You tell an AI, 'respond in exactly three sentences.' Does it? You tell it, 'don't mention X,' does it avoid X? Adherence is whether the system actually does what you ask. It sounds simple. It's not. Adherence testing requires knowing what the instruction is and measuring if it was followed. Sometimes instructions are unambiguous (respond in three sentences). Often they're ambiguous (be professional, be creative, be accurate). What does professional mean? Different people have different definitions. The first challenge: does the system understand the instruction? Did it parse 'respond in JSON format' correctly or did it misunderstand? The second challenge: does it actually follow through? Even if it understood, it might forget mid-response or intentionally ignore the instruction. The third challenge: measuring. If the instruction is 'be helpful,' how do you measure adherence? You need rubrics. The rubric specifies: a helpful response includes X, Y, Z. A non-adherent response lacks these. Different instructions need different rubrics. Simple instructions (format, length, language) are easy to measure. Complex instructions (tone, perspective, complexity) are harder. Behavioral adherence is interesting. Does the system consistently adhere? Or does it adhere sometimes and not others? Consistency matters.
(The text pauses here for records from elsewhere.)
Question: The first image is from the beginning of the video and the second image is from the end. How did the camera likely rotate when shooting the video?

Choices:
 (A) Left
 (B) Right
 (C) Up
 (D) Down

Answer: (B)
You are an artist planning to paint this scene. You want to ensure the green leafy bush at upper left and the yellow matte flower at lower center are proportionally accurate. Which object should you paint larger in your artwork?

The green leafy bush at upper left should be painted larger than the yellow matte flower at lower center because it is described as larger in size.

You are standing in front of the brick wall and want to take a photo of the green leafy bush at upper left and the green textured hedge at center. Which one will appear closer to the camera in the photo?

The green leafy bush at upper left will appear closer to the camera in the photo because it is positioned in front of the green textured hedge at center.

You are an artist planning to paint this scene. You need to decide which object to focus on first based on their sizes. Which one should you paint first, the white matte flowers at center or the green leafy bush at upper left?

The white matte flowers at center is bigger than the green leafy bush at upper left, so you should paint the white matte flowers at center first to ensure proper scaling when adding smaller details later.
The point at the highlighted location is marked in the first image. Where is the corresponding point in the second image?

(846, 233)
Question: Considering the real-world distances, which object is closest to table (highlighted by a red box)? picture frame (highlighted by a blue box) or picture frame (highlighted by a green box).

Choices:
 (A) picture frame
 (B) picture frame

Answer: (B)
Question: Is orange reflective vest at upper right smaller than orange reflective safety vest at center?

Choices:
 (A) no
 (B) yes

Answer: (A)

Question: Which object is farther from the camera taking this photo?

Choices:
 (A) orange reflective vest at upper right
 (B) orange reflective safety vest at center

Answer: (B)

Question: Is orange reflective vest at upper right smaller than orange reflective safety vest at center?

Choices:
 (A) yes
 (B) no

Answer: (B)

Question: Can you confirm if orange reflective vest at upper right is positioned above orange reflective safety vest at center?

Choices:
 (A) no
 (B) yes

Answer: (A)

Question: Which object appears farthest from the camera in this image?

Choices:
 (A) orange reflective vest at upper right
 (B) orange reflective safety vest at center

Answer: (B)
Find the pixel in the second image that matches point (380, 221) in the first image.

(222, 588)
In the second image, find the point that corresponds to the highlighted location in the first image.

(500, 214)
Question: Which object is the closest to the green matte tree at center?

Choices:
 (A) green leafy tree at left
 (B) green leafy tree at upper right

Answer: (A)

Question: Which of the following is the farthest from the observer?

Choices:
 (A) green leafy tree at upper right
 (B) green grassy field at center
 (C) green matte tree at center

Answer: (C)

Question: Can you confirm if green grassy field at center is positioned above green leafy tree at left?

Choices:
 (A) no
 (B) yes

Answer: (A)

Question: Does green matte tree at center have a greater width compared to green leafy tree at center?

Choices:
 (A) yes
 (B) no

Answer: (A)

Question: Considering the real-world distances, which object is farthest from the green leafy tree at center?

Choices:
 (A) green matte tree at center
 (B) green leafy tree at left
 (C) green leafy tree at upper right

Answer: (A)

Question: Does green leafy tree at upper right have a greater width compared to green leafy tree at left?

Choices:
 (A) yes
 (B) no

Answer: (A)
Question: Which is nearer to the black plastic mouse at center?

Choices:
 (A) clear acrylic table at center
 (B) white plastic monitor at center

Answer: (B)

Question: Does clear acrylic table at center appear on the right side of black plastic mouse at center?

Users trust systems that reliably follow instructions. Systems that sometimes follow instructions are unpredictable. Failure modes matter too. If the system fails to adhere, why? Does it misunderstand? Forget? Lack capability? Different root causes need different fixes. Synap's adherence eval framework lets you specify instructions and automatically measure whether AI systems follow them consistently across diverse inputs.
Why It Matters
Instruction adherence is foundational to usability. Users give instructions expecting them to be followed. If the system ignores instructions, it's basically uncontrollable. Building trustworthy systems requires reliable instruction following. It's also important for safety (you tell the system 'don't generate hateful content,' it should actually not).
Example
You tell an AI writing assistant: 'summarize this article in exactly 200 words.' Good adherence: it summarizes and lands at 195-205 words. Bad adherence: it summarizes but generates 350 words, ignoring the length constraint. Measuring adherence: count words, check if within bounds.